'''

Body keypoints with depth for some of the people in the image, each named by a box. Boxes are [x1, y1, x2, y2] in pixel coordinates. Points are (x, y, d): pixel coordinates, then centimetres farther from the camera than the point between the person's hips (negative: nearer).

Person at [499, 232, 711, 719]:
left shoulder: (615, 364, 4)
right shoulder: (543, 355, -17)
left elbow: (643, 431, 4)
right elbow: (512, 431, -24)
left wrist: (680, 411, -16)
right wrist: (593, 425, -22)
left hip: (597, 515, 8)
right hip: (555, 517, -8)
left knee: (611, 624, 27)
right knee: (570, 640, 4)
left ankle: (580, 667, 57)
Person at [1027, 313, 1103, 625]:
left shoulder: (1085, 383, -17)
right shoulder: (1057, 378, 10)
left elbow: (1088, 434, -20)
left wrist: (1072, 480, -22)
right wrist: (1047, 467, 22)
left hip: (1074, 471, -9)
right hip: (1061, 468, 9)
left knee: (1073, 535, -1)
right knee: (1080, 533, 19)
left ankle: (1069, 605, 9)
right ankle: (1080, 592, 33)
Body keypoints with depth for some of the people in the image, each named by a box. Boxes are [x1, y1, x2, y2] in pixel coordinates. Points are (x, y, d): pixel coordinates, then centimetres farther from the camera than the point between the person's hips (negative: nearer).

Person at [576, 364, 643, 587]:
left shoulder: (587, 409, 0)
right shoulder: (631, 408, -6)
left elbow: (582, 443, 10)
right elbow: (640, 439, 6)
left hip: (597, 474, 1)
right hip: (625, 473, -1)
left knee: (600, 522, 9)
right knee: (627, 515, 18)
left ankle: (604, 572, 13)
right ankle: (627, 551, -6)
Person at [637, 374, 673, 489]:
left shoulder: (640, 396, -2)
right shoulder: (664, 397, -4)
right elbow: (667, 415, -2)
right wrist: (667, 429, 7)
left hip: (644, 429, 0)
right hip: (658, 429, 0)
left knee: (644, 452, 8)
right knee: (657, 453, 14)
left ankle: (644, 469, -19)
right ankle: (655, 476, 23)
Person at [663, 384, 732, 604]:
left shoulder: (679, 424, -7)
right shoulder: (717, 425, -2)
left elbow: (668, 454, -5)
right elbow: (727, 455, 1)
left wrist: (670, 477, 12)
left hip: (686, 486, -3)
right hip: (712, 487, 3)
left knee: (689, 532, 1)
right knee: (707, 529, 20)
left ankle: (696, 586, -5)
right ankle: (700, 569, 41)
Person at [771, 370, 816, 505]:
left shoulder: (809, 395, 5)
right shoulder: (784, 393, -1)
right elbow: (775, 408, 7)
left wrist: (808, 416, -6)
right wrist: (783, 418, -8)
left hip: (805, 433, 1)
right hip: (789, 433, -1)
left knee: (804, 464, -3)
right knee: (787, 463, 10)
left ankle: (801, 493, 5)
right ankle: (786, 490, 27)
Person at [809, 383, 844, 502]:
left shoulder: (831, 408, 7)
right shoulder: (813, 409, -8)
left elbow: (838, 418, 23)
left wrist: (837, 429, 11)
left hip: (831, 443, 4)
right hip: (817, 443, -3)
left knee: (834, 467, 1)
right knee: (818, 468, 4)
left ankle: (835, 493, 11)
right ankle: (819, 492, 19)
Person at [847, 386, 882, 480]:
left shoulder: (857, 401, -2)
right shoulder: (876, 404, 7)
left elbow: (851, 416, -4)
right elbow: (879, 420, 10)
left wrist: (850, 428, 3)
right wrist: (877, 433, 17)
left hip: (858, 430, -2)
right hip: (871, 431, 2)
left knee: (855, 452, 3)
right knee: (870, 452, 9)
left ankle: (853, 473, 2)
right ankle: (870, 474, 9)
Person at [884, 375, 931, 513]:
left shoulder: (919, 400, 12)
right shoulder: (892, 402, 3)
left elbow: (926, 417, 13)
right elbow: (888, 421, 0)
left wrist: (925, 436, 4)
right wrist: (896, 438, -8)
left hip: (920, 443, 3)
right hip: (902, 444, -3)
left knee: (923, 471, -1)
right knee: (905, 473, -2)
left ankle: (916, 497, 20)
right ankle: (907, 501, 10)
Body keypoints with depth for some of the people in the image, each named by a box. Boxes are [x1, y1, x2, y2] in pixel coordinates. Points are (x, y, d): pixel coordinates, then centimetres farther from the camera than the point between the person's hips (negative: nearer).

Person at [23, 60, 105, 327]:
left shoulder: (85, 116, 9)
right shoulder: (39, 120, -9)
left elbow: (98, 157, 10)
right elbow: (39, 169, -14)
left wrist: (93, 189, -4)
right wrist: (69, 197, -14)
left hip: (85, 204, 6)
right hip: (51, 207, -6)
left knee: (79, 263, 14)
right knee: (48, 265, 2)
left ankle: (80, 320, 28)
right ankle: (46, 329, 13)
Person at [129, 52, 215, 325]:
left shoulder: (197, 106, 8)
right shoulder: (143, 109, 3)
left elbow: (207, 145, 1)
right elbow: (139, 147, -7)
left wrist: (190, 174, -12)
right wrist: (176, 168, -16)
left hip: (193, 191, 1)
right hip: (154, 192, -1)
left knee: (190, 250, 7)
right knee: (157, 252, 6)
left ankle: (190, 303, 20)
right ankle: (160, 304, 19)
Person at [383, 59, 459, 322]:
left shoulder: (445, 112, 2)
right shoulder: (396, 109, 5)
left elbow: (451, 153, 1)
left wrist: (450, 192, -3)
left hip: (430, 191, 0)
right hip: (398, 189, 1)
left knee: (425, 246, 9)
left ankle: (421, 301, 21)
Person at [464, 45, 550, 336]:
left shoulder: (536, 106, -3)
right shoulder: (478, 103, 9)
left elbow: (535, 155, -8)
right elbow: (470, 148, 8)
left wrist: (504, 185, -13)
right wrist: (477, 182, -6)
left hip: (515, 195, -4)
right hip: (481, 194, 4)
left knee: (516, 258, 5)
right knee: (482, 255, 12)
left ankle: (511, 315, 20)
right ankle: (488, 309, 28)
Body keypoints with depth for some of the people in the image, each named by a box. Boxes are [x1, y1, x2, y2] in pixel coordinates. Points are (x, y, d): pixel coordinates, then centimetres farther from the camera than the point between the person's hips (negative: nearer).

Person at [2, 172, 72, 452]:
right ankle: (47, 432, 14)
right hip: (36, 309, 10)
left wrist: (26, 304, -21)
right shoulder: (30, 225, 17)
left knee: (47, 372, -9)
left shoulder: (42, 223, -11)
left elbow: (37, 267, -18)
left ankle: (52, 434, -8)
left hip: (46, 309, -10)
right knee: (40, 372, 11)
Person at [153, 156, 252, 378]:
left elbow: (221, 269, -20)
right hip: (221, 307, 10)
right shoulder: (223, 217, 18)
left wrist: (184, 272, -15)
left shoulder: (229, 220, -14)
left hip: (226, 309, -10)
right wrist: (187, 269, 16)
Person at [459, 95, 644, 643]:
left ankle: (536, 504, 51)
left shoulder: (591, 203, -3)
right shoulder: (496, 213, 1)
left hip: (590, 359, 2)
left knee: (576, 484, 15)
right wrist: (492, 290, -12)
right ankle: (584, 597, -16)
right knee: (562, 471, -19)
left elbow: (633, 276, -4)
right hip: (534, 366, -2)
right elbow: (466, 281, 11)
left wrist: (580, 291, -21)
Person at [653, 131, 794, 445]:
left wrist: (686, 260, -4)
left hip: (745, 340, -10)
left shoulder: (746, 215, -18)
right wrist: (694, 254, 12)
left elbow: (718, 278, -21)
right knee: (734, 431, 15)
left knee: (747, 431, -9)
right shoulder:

'''

- _Directions_
The full listing above should be reproduced exactly.

- _Exercise response_
Body keypoints with depth for some of the people in the image, each named by a box. Boxes are [x1, y1, x2, y2] in pixel coordinates. Points are (x, y, d): pixel coordinates, then centimetres farther from the camera than the point between the person's hips (negative: nearer).

Person at [499, 232, 711, 719]:
left shoulder: (615, 364, 4)
right shoulder: (543, 355, -17)
left elbow: (643, 431, 4)
right elbow: (512, 431, -24)
left wrist: (680, 411, -16)
right wrist: (593, 425, -22)
left hip: (597, 515, 8)
right hip: (555, 517, -8)
left knee: (611, 624, 27)
right knee: (570, 640, 4)
left ankle: (580, 667, 57)
Person at [1027, 313, 1103, 625]:
left shoulder: (1085, 383, -17)
right shoulder: (1057, 378, 10)
left elbow: (1088, 434, -20)
left wrist: (1072, 480, -22)
right wrist: (1047, 467, 22)
left hip: (1074, 471, -9)
right hip: (1061, 468, 9)
left knee: (1073, 535, -1)
right knee: (1080, 533, 19)
left ankle: (1069, 605, 9)
right ankle: (1080, 592, 33)
Body keypoints with depth for some of the people in the image, each named by a box. Boxes are [x1, y1, x2, y2] in pixel coordinates. Points are (x, y, d): pixel coordinates, then centimetres farther from the camera than the point between the person's hips (negative: nearer).

Person at [576, 364, 643, 587]:
left shoulder: (587, 409, 0)
right shoulder: (631, 408, -6)
left elbow: (582, 443, 10)
right elbow: (640, 439, 6)
left hip: (597, 474, 1)
right hip: (625, 473, -1)
left knee: (600, 522, 9)
right knee: (627, 515, 18)
left ankle: (604, 572, 13)
right ankle: (627, 551, -6)
Person at [637, 374, 673, 489]:
left shoulder: (640, 396, -2)
right shoulder: (664, 397, -4)
right elbow: (667, 415, -2)
right wrist: (667, 429, 7)
left hip: (644, 429, 0)
right hip: (658, 429, 0)
left knee: (644, 452, 8)
right knee: (657, 453, 14)
left ankle: (644, 469, -19)
right ankle: (655, 476, 23)
Person at [663, 384, 732, 604]:
left shoulder: (679, 424, -7)
right shoulder: (717, 425, -2)
left elbow: (668, 454, -5)
right elbow: (727, 455, 1)
left wrist: (670, 477, 12)
left hip: (686, 486, -3)
right hip: (712, 487, 3)
left knee: (689, 532, 1)
right knee: (707, 529, 20)
left ankle: (696, 586, -5)
right ankle: (700, 569, 41)
Person at [771, 370, 816, 505]:
left shoulder: (809, 395, 5)
right shoulder: (784, 393, -1)
right elbow: (775, 408, 7)
left wrist: (808, 416, -6)
right wrist: (783, 418, -8)
left hip: (805, 433, 1)
right hip: (789, 433, -1)
left knee: (804, 464, -3)
right knee: (787, 463, 10)
left ankle: (801, 493, 5)
right ankle: (786, 490, 27)
Person at [809, 383, 844, 502]:
left shoulder: (831, 408, 7)
right shoulder: (813, 409, -8)
left elbow: (838, 418, 23)
left wrist: (837, 429, 11)
left hip: (831, 443, 4)
right hip: (817, 443, -3)
left knee: (834, 467, 1)
right knee: (818, 468, 4)
left ankle: (835, 493, 11)
right ankle: (819, 492, 19)
Person at [847, 386, 882, 480]:
left shoulder: (857, 401, -2)
right shoulder: (876, 404, 7)
left elbow: (851, 416, -4)
right elbow: (879, 420, 10)
left wrist: (850, 428, 3)
right wrist: (877, 433, 17)
left hip: (858, 430, -2)
right hip: (871, 431, 2)
left knee: (855, 452, 3)
right knee: (870, 452, 9)
left ankle: (853, 473, 2)
right ankle: (870, 474, 9)
Person at [884, 375, 931, 513]:
left shoulder: (919, 400, 12)
right shoulder: (892, 402, 3)
left elbow: (926, 417, 13)
right elbow: (888, 421, 0)
left wrist: (925, 436, 4)
right wrist: (896, 438, -8)
left hip: (920, 443, 3)
right hip: (902, 444, -3)
left knee: (923, 471, -1)
right knee: (905, 473, -2)
left ankle: (916, 497, 20)
right ankle: (907, 501, 10)
Body keypoints with depth for some of the people in the image, each named by a box. Boxes are [x1, y1, x2, y2] in pixel coordinates. Points are (x, y, d): pixel coordinates, then centimetres farther from the camera than the point between the person's hips (negative: nearer).

Person at [23, 60, 105, 327]:
left shoulder: (85, 116, 9)
right shoulder: (39, 120, -9)
left elbow: (98, 157, 10)
right elbow: (39, 169, -14)
left wrist: (93, 189, -4)
right wrist: (69, 197, -14)
left hip: (85, 204, 6)
right hip: (51, 207, -6)
left knee: (79, 263, 14)
right knee: (48, 265, 2)
left ankle: (80, 320, 28)
right ankle: (46, 329, 13)
Person at [129, 52, 215, 325]:
left shoulder: (197, 106, 8)
right shoulder: (143, 109, 3)
left elbow: (207, 145, 1)
right elbow: (139, 147, -7)
left wrist: (190, 174, -12)
right wrist: (176, 168, -16)
left hip: (193, 191, 1)
right hip: (154, 192, -1)
left knee: (190, 250, 7)
right knee: (157, 252, 6)
left ankle: (190, 303, 20)
right ankle: (160, 304, 19)
Person at [383, 59, 459, 322]:
left shoulder: (445, 112, 2)
right shoulder: (396, 109, 5)
left elbow: (451, 153, 1)
left wrist: (450, 192, -3)
left hip: (430, 191, 0)
right hip: (398, 189, 1)
left knee: (425, 246, 9)
left ankle: (421, 301, 21)
Person at [464, 45, 550, 336]:
left shoulder: (536, 106, -3)
right shoulder: (478, 103, 9)
left elbow: (535, 155, -8)
right elbow: (470, 148, 8)
left wrist: (504, 185, -13)
right wrist: (477, 182, -6)
left hip: (515, 195, -4)
right hip: (481, 194, 4)
left knee: (516, 258, 5)
right knee: (482, 255, 12)
left ankle: (511, 315, 20)
right ankle: (488, 309, 28)
Body keypoints with depth for some of the people in the image, each named by a box. Boxes are [x1, y1, x2, y2] in pixel coordinates. Points are (x, y, d): pixel coordinates, then centimetres farther from the camera than the point between the person's hips (negative: nearer).

Person at [2, 172, 72, 452]:
right ankle: (47, 432, 14)
right hip: (36, 309, 10)
left wrist: (26, 304, -21)
right shoulder: (30, 225, 17)
left knee: (47, 372, -9)
left shoulder: (42, 223, -11)
left elbow: (37, 267, -18)
left ankle: (52, 434, -8)
left hip: (46, 309, -10)
right knee: (40, 372, 11)
Person at [153, 156, 252, 378]:
left elbow: (221, 269, -20)
right hip: (221, 307, 10)
right shoulder: (223, 217, 18)
left wrist: (184, 272, -15)
left shoulder: (229, 220, -14)
left hip: (226, 309, -10)
right wrist: (187, 269, 16)
Person at [459, 95, 644, 643]:
left ankle: (536, 504, 51)
left shoulder: (591, 203, -3)
right shoulder: (496, 213, 1)
left hip: (590, 359, 2)
left knee: (576, 484, 15)
right wrist: (492, 290, -12)
right ankle: (584, 597, -16)
right knee: (562, 471, -19)
left elbow: (633, 276, -4)
right hip: (534, 366, -2)
right elbow: (466, 281, 11)
left wrist: (580, 291, -21)
Person at [653, 131, 794, 445]:
left wrist: (686, 260, -4)
left hip: (745, 340, -10)
left shoulder: (746, 215, -18)
right wrist: (694, 254, 12)
left elbow: (718, 278, -21)
right knee: (734, 431, 15)
left knee: (747, 431, -9)
right shoulder:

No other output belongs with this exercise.